WHY WE DID THIS STUDY
Electronic health records (EHRs) replace traditional paper medical records with computerized recordkeeping to document and store patient health information. Experts in health information technology caution that EHR technology can make it easier to commit fraud. For example, certain EHR technology features may be used to mask true authorship of the medical record and distort information to inflate health care claims.
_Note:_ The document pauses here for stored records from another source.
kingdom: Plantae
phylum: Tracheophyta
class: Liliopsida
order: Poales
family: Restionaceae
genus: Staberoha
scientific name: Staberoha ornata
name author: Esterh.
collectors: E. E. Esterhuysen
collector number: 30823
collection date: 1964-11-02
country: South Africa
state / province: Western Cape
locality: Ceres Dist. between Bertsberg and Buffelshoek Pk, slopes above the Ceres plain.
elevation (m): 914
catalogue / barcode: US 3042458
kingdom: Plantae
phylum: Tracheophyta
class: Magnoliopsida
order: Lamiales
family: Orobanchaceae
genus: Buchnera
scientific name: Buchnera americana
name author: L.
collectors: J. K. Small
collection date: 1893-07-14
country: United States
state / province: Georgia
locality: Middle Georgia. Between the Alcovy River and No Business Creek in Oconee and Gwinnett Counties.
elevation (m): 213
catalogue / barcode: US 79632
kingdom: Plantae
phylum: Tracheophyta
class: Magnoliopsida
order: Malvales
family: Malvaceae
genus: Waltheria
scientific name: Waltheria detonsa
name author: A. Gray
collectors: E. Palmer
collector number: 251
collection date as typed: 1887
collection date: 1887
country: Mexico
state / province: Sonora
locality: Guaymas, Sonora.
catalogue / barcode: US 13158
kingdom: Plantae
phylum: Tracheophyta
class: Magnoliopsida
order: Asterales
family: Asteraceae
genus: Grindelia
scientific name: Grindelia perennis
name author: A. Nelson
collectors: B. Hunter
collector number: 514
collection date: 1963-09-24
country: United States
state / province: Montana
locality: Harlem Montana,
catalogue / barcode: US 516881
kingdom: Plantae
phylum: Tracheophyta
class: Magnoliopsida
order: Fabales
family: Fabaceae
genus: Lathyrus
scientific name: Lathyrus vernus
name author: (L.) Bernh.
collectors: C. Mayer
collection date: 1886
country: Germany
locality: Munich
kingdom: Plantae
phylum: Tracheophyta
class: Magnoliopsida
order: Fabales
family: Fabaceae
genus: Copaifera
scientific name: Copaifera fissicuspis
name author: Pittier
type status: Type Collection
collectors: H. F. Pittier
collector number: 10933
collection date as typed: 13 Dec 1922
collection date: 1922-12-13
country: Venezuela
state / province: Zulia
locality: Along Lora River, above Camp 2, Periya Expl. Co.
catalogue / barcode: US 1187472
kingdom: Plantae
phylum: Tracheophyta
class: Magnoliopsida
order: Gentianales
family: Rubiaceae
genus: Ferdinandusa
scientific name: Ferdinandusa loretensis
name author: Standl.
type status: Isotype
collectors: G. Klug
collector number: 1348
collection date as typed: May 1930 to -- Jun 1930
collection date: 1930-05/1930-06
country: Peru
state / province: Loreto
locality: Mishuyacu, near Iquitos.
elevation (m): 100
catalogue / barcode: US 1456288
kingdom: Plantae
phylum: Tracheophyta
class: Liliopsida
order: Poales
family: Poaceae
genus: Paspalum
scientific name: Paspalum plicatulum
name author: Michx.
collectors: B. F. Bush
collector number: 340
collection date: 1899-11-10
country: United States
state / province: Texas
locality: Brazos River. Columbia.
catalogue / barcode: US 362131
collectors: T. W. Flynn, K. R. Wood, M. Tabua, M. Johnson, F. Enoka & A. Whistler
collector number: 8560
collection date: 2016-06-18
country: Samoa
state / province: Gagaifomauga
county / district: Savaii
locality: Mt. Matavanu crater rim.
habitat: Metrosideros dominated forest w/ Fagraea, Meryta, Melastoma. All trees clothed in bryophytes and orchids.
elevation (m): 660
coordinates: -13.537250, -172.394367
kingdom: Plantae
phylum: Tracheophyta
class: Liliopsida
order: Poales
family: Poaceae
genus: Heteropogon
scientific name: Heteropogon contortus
The transition from paper records to EHRs may present new vulnerabilities and require CMS and its contractors to adjust their techniques for identifying improper payments and investigating fraud.
HOW WE DID THIS STUDY
We sent an online questionnaire to CMS administrative and program integrity contractors that use EHRs to pay claims, identify improper Medicare payments, and investigate fraud. We also reviewed guidance documents and policies on EHRs and fraud vulnerabilities that CMS and its contractors released for health care providers. Lastly, we reviewed documents on EHRs and Medicare claims that CMS provided to its contractors.
WHAT WE FOUND
CMS and its contractors had not changed their program integrity strategies in light of EHR adoption. Few CMS contractors had adopted few program integrity practices specific to EHRs. Specifically, few contractors were reviewing EHRs differently from paper medical records. In addition, not all contractors reported being able to determine whether a provider had copied language or overdocumented in a medical record. Finally, CMS had provided limited guidance to Medicare contractors on EHR fraud vulnerabilities.
WHAT WE RECOMMEND
Our report made two recommendations. First, CMS should provide guidance to its contractors on detecting fraud associated with EHRs. CMS could work with contractors to identify best practices and develop guidance and tools for detecting fraud associated with EHRs. Specific guidance should address EHR documentation and electronic signatures in EHRs. Second, CMS should direct its contractors to use providers' audit logs. Audit log data distinguish EHRs from paper medical records and could be valuable to CMS's contractors when reviewing medical records. CMS concurred with our first recommendation and partially concurred with the second recommendation.